Task details: In the passage below about finding one's own landscape, how would you translate the sentence "My scout master gave me the opportunity to discover that the alpine Sierra was my landscape." into Spanish?

*** Opening of Page extract ***

I believe that each of us has a landscape. When we enter it, we are filled with a sense of peace and heightened awareness. For my wife, it is the seashore. When she looks across that infinite blue expanse, she is filled with a sense of euphoria like the rush of a powerful narcotic entering her blood stream. My scout master gave me the opportunity to discover that the alpine Sierra was my landscape. I love the way just-born streams of snow-cold water splash over glacier-polished granite and trace a path through the few remaining pines that can endure such heights. That’s my narcotic.
What’s yours? You may not have found it yet, but you have one. And if you need to go out and search for it, you couldn’t live in a better place. This ain’t Kansas.
There are rainforests with 300-foot redwoods and wild rhododendrons in Northwestern California. Maybe you are a desert rat. Explore the Mojave and Sonoran deserts down south, or visit the edge of the Great Basin east of the Sierra. The Coast Range offers soft oak-studded rolls or abrupt alpine arêtes up toward the Trinity Alps. And on, and on, and on.

*** Close of Page extract ***
*** Opening of Records ***

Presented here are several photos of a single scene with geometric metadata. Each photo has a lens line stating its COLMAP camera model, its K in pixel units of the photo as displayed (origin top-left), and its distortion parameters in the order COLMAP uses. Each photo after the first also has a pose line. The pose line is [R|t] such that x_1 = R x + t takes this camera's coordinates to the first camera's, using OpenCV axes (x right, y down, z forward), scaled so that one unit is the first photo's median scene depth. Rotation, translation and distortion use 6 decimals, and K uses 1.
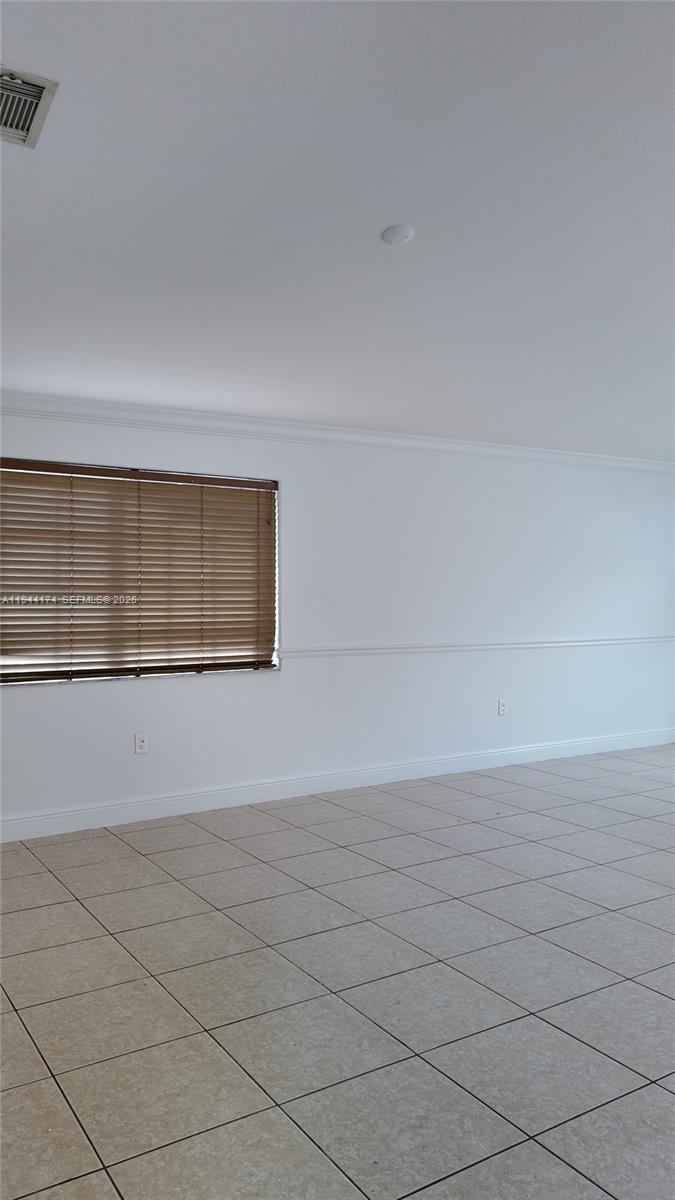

*** Close of Records ***
*** Opening of Records ***

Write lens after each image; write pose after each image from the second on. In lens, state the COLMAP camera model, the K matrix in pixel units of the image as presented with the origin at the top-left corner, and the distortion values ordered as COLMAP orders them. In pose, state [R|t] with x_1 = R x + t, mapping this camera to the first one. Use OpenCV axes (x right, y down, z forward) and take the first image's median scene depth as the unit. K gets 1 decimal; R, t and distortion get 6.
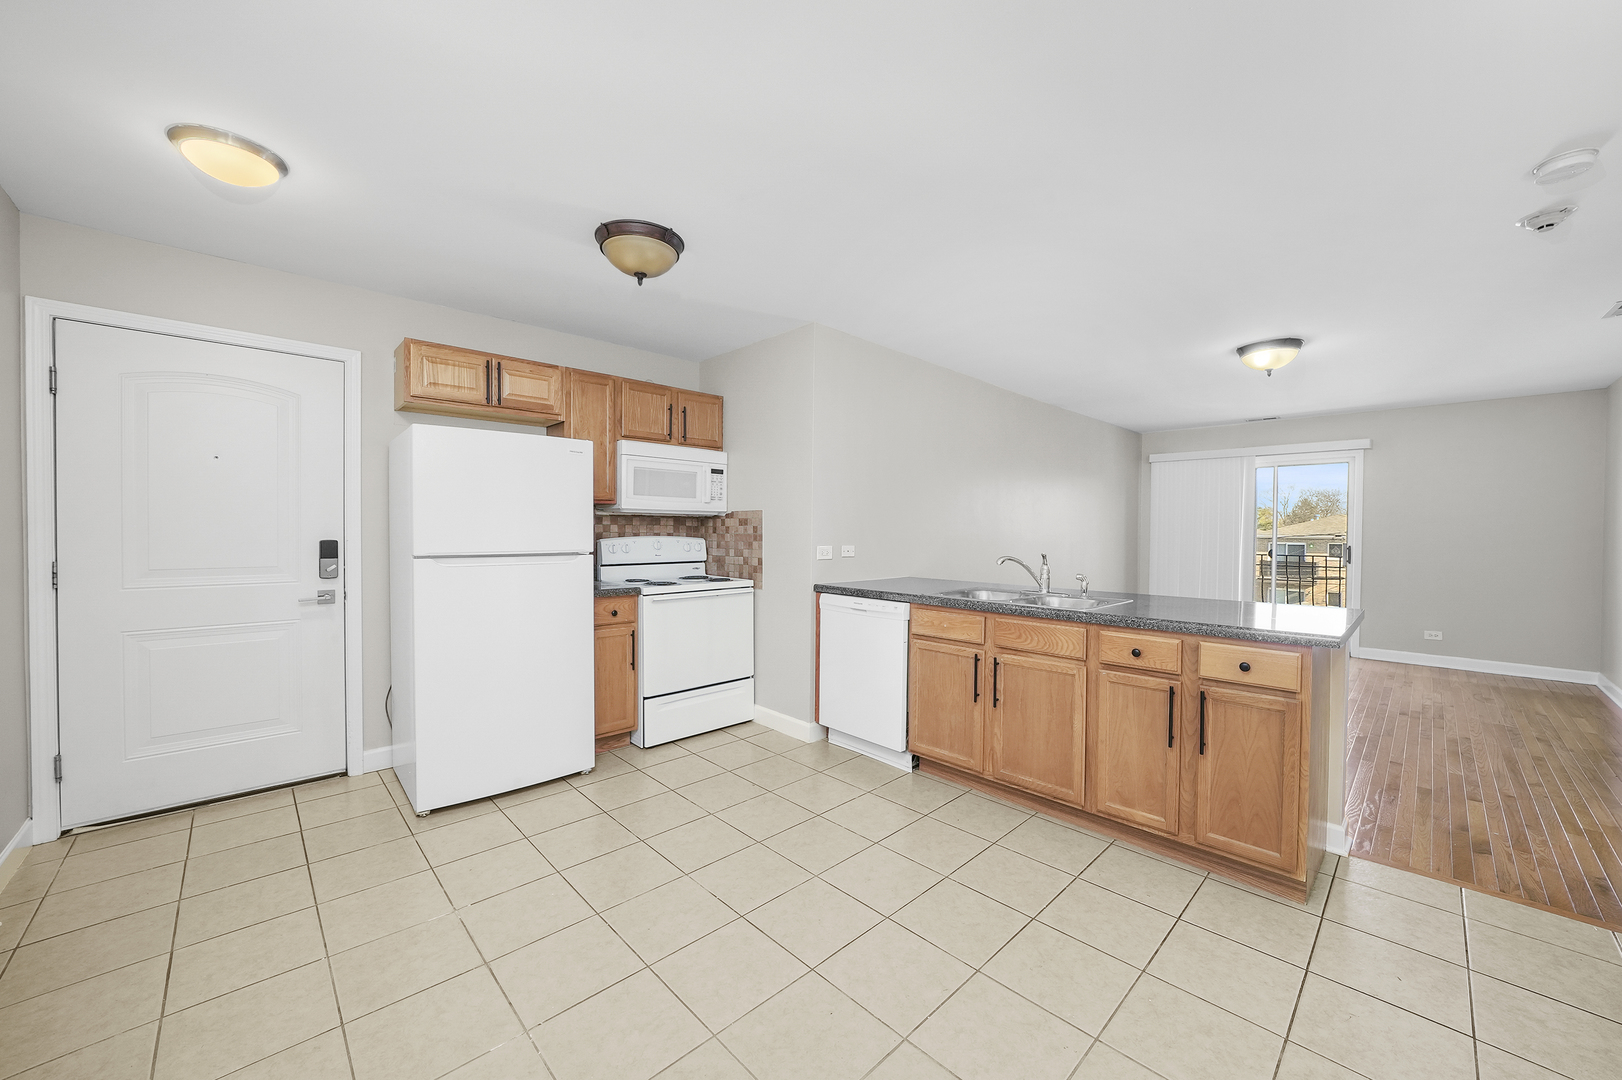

*** Close of Records ***

Result of the exercise: Mi jefe de scouts me dio la oportunidad de descubrir que la Sierra alpina era mi paisaje.